Est-il normal que le film de Pierre Carles, qui pose un regard

indiscret sur le monde de la télévision, soit interdit d'antenne? Dans cette société médiatique qui fait profession de liberté, d'impertinence, de refus des tabous, poser la question c'est y répondre. Ce film diffusé par une grande chaîne belge, circulant depuis longtemps sous forme de cassettes ou de projections privées, serait donc caché au public, alors même que ledit public marque un intérêt manifeste pour son contenu? Absurde, ridicule, injustifiable. On objectera que ces images sont régies, comme beaucoup de choses en ce bas monde, par le droit commercial.

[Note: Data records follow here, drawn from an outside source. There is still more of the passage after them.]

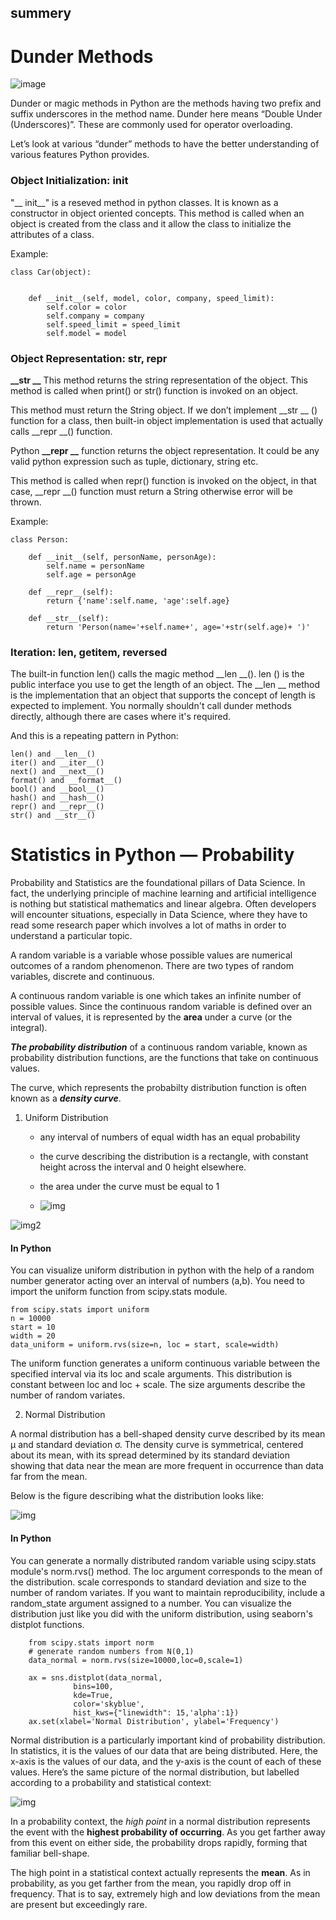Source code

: ## summery
# Dunder Methods
![image](https://dbader.org/static/figures/python-classes-magic-methods.png)

Dunder or magic methods in Python are the methods having two prefix and suffix underscores in the method name. Dunder here means “Double Under (Underscores)”. These are commonly used for operator overloading.

Let’s look at various “dunder” methods to have the better understanding of various features Python provides.

### Object Initialization: __init__

"__ init__" is a reseved method in python classes. It is known as a constructor in object oriented concepts. This method is called when an object is created from the class and it allow the class to initialize the attributes of a class.

Example:

    class Car(object):
 

        def __init__(self, model, color, company, speed_limit):
            self.color = color
            self.company = company
            self.speed_limit = speed_limit
            self.model = model


### Object Representation: __str__, __repr__

**__str __** This method returns the string representation of the object. This method is called when print() or str() function is invoked on an object.

This method must return the String object. If we don’t implement __str __ () function for a class, then built-in object implementation is used that actually calls __repr __() function.

Python **__repr __** function returns the object representation. It could be any valid python expression such as tuple, dictionary, string etc.

This method is called when repr() function is invoked on the object, in that case, __repr __() function must return a String otherwise error will be thrown.

Example:

    class Person:
        
        def __init__(self, personName, personAge):
            self.name = personName
            self.age = personAge

        def __repr__(self):
            return {'name':self.name, 'age':self.age}

        def __str__(self):
            return 'Person(name='+self.name+', age='+str(self.age)+ ')'


### Iteration: __len__, __getitem__, __reversed__

The built-in function len() calls the magic method __len __(). len () is the public interface you use to get the length of an object. The __len __ method is the implementation that an object that supports the concept of length is expected to implement. You normally shouldn't call dunder methods directly, although there are cases where it's required.

And this is a repeating pattern in Python:

    len() and __len__()
    iter() and __iter__()
    next() and __next__()
    format() and __format__()
    bool() and __bool__()
    hash() and __hash__()
    repr() and __repr__()
    str() and __str__()


# Statistics in Python — Probability

Probability and Statistics are the foundational pillars of Data Science. In fact, the underlying principle of machine learning and artificial intelligence is nothing but statistical mathematics and linear algebra. Often developers will encounter situations, especially in Data Science, where they have to read some research paper which involves a lot of maths in order to understand a particular topic.

A random variable is a variable whose possible values are numerical outcomes of a random phenomenon. There are two types of random variables, discrete and continuous.

A continuous random variable is one which takes an infinite number of possible values. Since the continuous random variable is defined over an interval of values, it is represented by the **area** under a curve (or the integral). 

***The probability distribution*** of a continuous random variable, known as probability distribution functions, are the functions that take on continuous values.

The curve, which represents the probabilty distribution function is often known as a ***density curve***. 

1. Uniform Distribution
  
     *  any interval of numbers of equal width has an equal probability
     *  the curve describing the distribution is a rectangle, with constant height across the interval and 0 height elsewhere.
     *   the area under the curve must be equal to 1

     * ![img](https://res.cloudinary.com/dyd911kmh/image/upload/f_auto,q_auto:best/v1539784816/output_5_0_f453qp.png)

![img2](https://www.statisticshowto.com/wp-content/uploads/2013/09/uniform-distribution.gif)


 #### **In Python**

  You can visualize uniform distribution in python with the help of a random number generator acting over an interval of numbers (a,b). You need to import the uniform function from scipy.stats module.

    from scipy.stats import uniform
    n = 10000
    start = 10
    width = 20
    data_uniform = uniform.rvs(size=n, loc = start, scale=width)


  The uniform function generates a uniform continuous variable between the specified interval via its loc and scale arguments. This distribution is constant between loc and loc + scale. The size arguments describe the number of random variates.

2. Normal Distribution
   
  A normal distribution has a bell-shaped density curve described by its mean μ and standard deviation σ. The density curve is symmetrical, centered about its mean, with its spread determined by its standard deviation showing that data near the mean are more frequent in occurrence than data far from the mean. 

  Below is the figure describing what the distribution looks like:

  ![img](https://res.cloudinary.com/dyd911kmh/image/upload/f_auto,q_auto:best/v1539784816/output_17_0_rlgbfo.png)

  #### **In Python**

  You can generate a normally distributed random variable using scipy.stats module's norm.rvs() method. The loc argument corresponds to the mean of the distribution. scale corresponds to standard deviation and size to the number of random variates. If you want to maintain reproducibility, include a random_state argument assigned to a number. You can visualize the distribution just like you did with the uniform distribution, using seaborn's distplot functions.

        from scipy.stats import norm
        # generate random numbers from N(0,1)
        data_normal = norm.rvs(size=10000,loc=0,scale=1)

        ax = sns.distplot(data_normal,
                  bins=100,
                  kde=True,
                  color='skyblue',
                  hist_kws={"linewidth": 15,'alpha':1})
        ax.set(xlabel='Normal Distribution', ylabel='Frequency')


Normal distribution is a particularly important kind of probability distribution. In statistics, it is the values of our data that are being distributed. Here, the x-axis is the values of our data, and the y-axis is the count of each of these values. Here’s the same picture of the normal distribution, but labelled according to a probability and statistical context:

![img](https://i.imgur.com/egqrj58.jpg)

In a probability context, the *high point* in a normal distribution represents the event with the **highest probability of occurring**. As you get farther away from this event on either side, the probability drops rapidly, forming that familiar bell-shape. 

The high point in a statistical context actually represents the **mean**. As in probability, as you get farther from the mean, you rapidly drop off in frequency. That is to say, extremely high and low deviations from the mean are present but exceedingly rare.
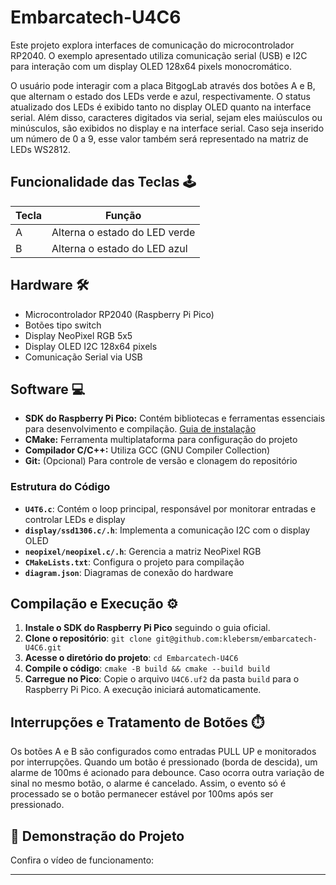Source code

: # Embarcatech-U4C6

Este projeto explora interfaces de comunicação do microcontrolador RP2040. O exemplo apresentado utiliza comunicação serial (USB) e I2C para interação com um display OLED 128x64 pixels monocromático.

O usuário pode interagir com a placa BitgogLab através dos botões A e B, que alternam o estado dos LEDs verde e azul, respectivamente. O status atualizado dos LEDs é exibido tanto no display OLED quanto na interface serial. Além disso, caracteres digitados via serial, sejam eles maiúsculos ou minúsculos, são exibidos no display e na interface serial. Caso seja inserido um número de 0 a 9, esse valor também será representado na matriz de LEDs WS2812.

## Funcionalidade das Teclas 🕹️

| Tecla | Função |
| ----- | ----------------------------- |
| A     | Alterna o estado do LED verde |
| B     | Alterna o estado do LED azul  |

## Hardware 🛠️

- Microcontrolador RP2040 (Raspberry Pi Pico)
- Botões tipo switch
- Display NeoPixel RGB 5x5
- Display OLED I2C 128x64 pixels
- Comunicação Serial via USB

## Software 💻

- **SDK do Raspberry Pi Pico:** Contém bibliotecas e ferramentas essenciais para desenvolvimento e compilação. [Guia de instalação](https://www.raspberrypi.com/documentation/pico/getting-started/)
- **CMake:** Ferramenta multiplataforma para configuração do projeto
- **Compilador C/C++:** Utiliza GCC (GNU Compiler Collection)
- **Git:** (Opcional) Para controle de versão e clonagem do repositório

### Estrutura do Código

- **`U4T6.c`**: Contém o loop principal, responsável por monitorar entradas e controlar LEDs e display
- **`display/ssd1306.c/.h`**: Implementa a comunicação I2C com o display OLED
- **`neopixel/neopixel.c/.h`**: Gerencia a matriz NeoPixel RGB
- **`CMakeLists.txt`**: Configura o projeto para compilação
- **`diagram.json`**: Diagramas de conexão do hardware

## Compilação e Execução ⚙️

1. **Instale o SDK do Raspberry Pi Pico** seguindo o guia oficial.
2. **Clone o repositório**: `git clone git@github.com:klebersm/embarcatech-U4C6.git`
3. **Acesse o diretório do projeto**: `cd Embarcatech-U4C6`
4. **Compile o código**: `cmake -B build && cmake --build build`
5. **Carregue no Pico**: Copie o arquivo `U4C6.uf2` da pasta `build` para o Raspberry Pi Pico. A execução iniciará automaticamente.

## Interrupções e Tratamento de Botões ⏱️

Os botões A e B são configurados como entradas PULL UP e monitorados por interrupções. Quando um botão é pressionado (borda de descida), um alarme de 100ms é acionado para debounce. Caso ocorra outra variação de sinal no mesmo botão, o alarme é cancelado. Assim, o evento só é processado se o botão permanecer estável por 100ms após ser pressionado.

## 🎥 Demonstração do Projeto

Confira o vídeo de funcionamento:



---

Mais qu'est-ce qu'une société où le droit de propriété devient en quelque sorte sacré et l'emporte, en tout état de cause, sur la liberté d'informer et sur le droit de savoir? Faudrait-il que la censure de l'Etat soit prorogée par la censure du marché? En refusant, à travers toutes sortes d'arguties de circonstance, de passer le reportage incriminé, la télévision contredit ses propres professions de foi et écorne son image publique. S'il est permis de faire un commentaire tactique, elle réussit même à transformer en brûlot un film au contenu somme toute peu surprenant et en martyr un réalisateur qui se contente d'agir en mauvais coucheur des médias. C'est la raison pour laquelle, quoi que nous pensions de l'objet en question, Libération publie aujourd'hui l'essentiel de l'émission occultée. Ainsi chacun pourra-t-il en juger, autrement que par ouï-dire.